(Given text Opens)

Jean Randriamamitiana

Personal information
- Nationality: Malagasy
- Born: Jean-Jacky Randriamamitiana 19 June 1973 (age 53)
- Height: 175 cm (5 ft 9 in)
- Weight: 75 kg (165 lb)

Sport
- Sport: Sprinting
- Events: 100 metres 400 metres

= Jean Randriamamitiana =

Malagasy sprinter

Jean-Jacky Randriamamitiana (born 19 June 1973) is a Malagasy former sprinter being active during the 1990s and 2000s.

Representing his country at international competitions he reached the semi-finals in the 100 metres at the 1994 Jeux de la Francophonie in Bondoufle, France. At the 1997 Jeux de la Francophonie in Antananarivo, Madagascar, he set the Malagasy records in the 4 × 400 metres relay with a time of 3:08.0 that is still the national record as of 2025. He competed in the men's 100 metres at the 2000 Summer Olympics.

Randriamamitiana was the reigning Malagasy 100 m champion in 2002. In 2005, Randriamamitiana was studying to earn a Brevet d'État d'éducateur sportif certificate. He won the 200 m at the 2005 Réunion athletics championships.

(Given text Closes)
(Entries provided Opens)

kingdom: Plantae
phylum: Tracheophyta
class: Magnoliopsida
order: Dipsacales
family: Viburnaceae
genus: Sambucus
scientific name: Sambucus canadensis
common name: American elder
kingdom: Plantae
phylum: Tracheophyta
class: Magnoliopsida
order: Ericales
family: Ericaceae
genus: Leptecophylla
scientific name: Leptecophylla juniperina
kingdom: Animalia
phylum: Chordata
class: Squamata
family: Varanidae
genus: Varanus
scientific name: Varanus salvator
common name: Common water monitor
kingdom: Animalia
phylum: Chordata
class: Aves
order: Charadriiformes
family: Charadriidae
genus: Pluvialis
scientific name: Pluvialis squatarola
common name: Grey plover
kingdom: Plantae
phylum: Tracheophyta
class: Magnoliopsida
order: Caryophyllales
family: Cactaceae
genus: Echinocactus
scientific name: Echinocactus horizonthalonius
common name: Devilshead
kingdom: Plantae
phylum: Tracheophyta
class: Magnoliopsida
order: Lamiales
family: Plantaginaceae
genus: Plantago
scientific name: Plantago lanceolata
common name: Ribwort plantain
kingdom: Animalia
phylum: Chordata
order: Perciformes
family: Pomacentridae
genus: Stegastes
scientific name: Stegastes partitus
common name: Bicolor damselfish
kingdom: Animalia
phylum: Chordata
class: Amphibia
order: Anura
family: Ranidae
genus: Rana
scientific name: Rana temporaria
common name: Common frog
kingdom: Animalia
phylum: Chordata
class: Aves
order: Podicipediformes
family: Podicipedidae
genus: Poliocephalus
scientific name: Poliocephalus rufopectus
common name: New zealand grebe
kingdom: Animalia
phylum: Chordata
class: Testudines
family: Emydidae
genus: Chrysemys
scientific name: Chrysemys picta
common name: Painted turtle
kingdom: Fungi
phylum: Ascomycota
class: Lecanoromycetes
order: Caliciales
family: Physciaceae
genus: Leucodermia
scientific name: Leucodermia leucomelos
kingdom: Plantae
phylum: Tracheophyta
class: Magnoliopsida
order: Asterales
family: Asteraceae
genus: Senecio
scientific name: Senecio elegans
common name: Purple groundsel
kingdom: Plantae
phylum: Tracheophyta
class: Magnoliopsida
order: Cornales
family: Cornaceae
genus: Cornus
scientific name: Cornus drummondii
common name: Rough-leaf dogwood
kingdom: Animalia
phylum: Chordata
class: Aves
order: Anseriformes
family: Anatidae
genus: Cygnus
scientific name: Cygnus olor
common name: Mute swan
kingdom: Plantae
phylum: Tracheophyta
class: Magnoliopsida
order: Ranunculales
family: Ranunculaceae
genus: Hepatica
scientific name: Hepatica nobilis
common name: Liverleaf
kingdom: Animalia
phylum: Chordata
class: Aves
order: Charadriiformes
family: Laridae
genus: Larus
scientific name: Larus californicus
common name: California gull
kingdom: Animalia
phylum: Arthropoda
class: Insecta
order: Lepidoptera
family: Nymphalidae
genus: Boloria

(Entries provided Closes)

| What you need to do |
1. Transcribe the text on Jean Randriamamitiana from "Jean-Jacky Randriamamitiana (born" to "Réunion athletics championships.".
2. Render this sentence from the text on Jean Randriamamitiana in Spanish: "He competed in the men's 100 metres at the 2000 Summer Olympics."
3. According to the text on Jean Randriamamitiana, what time did the Malagasy 4 × 400 metres relay record set at the 1997 Jeux de la Francophonie have?
The stored data is separate material, unrelated to the text on Jean Randriamamitiana.

| Task-by-task outputs |
1.
Jean-Jacky Randriamamitiana (born 19 June 1973) is a Malagasy former sprinter being active during the 1990s and 2000s.

Representing his country at international competitions he reached the semi-finals in the 100 metres at the 1994 Jeux de la Francophonie in Bondoufle, France. At the 1997 Jeux de la Francophonie in Antananarivo, Madagascar, he set the Malagasy records in the 4 × 400 metres relay with a time of 3:08.0 that is still the national record as of 2025. He competed in the men's 100 metres at the 2000 Summer Olympics.

Randriamamitiana was the reigning Malagasy 100 m champion in 2002. In 2005, Randriamamitiana was studying to earn a Brevet d'État d'éducateur sportif certificate. He won the 200 m at the 2005 Réunion athletics championships.

2. Compitió en los 100 metros masculinos en los Juegos Olímpicos de Verano de 2000.

3. 3:08.0